DATA LISTING section start

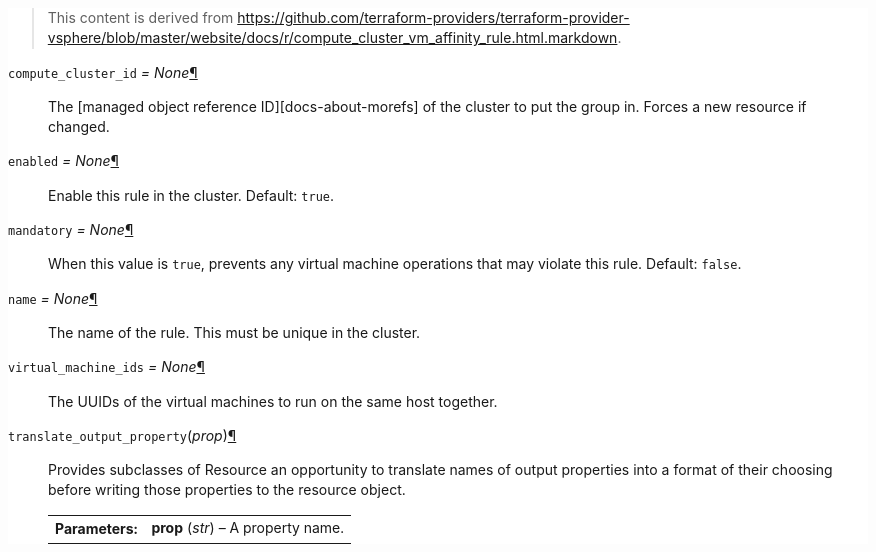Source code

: </table>
<blockquote>
<div>This content is derived from <a class="reference external" href="https://github.com/terraform-providers/terraform-provider-vsphere/blob/master/website/docs/r/compute_cluster_vm_affinity_rule.html.markdown">https://github.com/terraform-providers/terraform-provider-vsphere/blob/master/website/docs/r/compute_cluster_vm_affinity_rule.html.markdown</a>.</div></blockquote>
<dl class="attribute">
<dt id="pulumi_vsphere.ComputeClusterVmAffinityRule.compute_cluster_id">
<code class="descname">compute_cluster_id</code><em class="property"> = None</em><a class="headerlink" href="#pulumi_vsphere.ComputeClusterVmAffinityRule.compute_cluster_id" title="Permalink to this definition">¶</a></dt>
<dd><p>The [managed object reference
ID][docs-about-morefs] of the cluster to put the group in.  Forces a new
resource if changed.</p>
</dd></dl>

<dl class="attribute">
<dt id="pulumi_vsphere.ComputeClusterVmAffinityRule.enabled">
<code class="descname">enabled</code><em class="property"> = None</em><a class="headerlink" href="#pulumi_vsphere.ComputeClusterVmAffinityRule.enabled" title="Permalink to this definition">¶</a></dt>
<dd><p>Enable this rule in the cluster. Default: <code class="docutils literal notranslate"><span class="pre">true</span></code>.</p>
</dd></dl>

<dl class="attribute">
<dt id="pulumi_vsphere.ComputeClusterVmAffinityRule.mandatory">
<code class="descname">mandatory</code><em class="property"> = None</em><a class="headerlink" href="#pulumi_vsphere.ComputeClusterVmAffinityRule.mandatory" title="Permalink to this definition">¶</a></dt>
<dd><p>When this value is <code class="docutils literal notranslate"><span class="pre">true</span></code>, prevents any virtual
machine operations that may violate this rule. Default: <code class="docutils literal notranslate"><span class="pre">false</span></code>.</p>
</dd></dl>

<dl class="attribute">
<dt id="pulumi_vsphere.ComputeClusterVmAffinityRule.name">
<code class="descname">name</code><em class="property"> = None</em><a class="headerlink" href="#pulumi_vsphere.ComputeClusterVmAffinityRule.name" title="Permalink to this definition">¶</a></dt>
<dd><p>The name of the rule. This must be unique in the cluster.</p>
</dd></dl>

<dl class="attribute">
<dt id="pulumi_vsphere.ComputeClusterVmAffinityRule.virtual_machine_ids">
<code class="descname">virtual_machine_ids</code><em class="property"> = None</em><a class="headerlink" href="#pulumi_vsphere.ComputeClusterVmAffinityRule.virtual_machine_ids" title="Permalink to this definition">¶</a></dt>
<dd><p>The UUIDs of the virtual machines to run
on the same host together.</p>
</dd></dl>

<dl class="method">
<dt id="pulumi_vsphere.ComputeClusterVmAffinityRule.translate_output_property">
<code class="descname">translate_output_property</code><span class="sig-paren">(</span><em>prop</em><span class="sig-paren">)</span><a class="headerlink" href="#pulumi_vsphere.ComputeClusterVmAffinityRule.translate_output_property" title="Permalink to this definition">¶</a></dt>
<dd><p>Provides subclasses of Resource an opportunity to translate names of output properties
into a format of their choosing before writing those properties to the resource object.</p>
<table class="docutils field-list" frame="void" rules="none">
<col class="field-name" />
<col class="field-body" />
<tbody valign="top">
<tr class="field-odd field"><th class="field-name">Parameters:</th><td class="field-body"><strong>prop</strong> (<em>str</em>) – A property name.</td>
</tr>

DATA LISTING section end

### TASK STATEMENT
Filter the entries above down to the lines that contain the word "reference".

### TASK ANSWER
<div>This content is derived from <a class="reference external" href="https://github.com/terraform-providers/terraform-provider-vsphere/blob/master/website/docs/r/compute_cluster_vm_affinity_rule.html.markdown">https://github.com/terraform-providers/terraform-provider-vsphere/blob/master/website/docs/r/compute_cluster_vm_affinity_rule.html.markdown</a>.</div></blockquote>
<dd><p>The [managed object reference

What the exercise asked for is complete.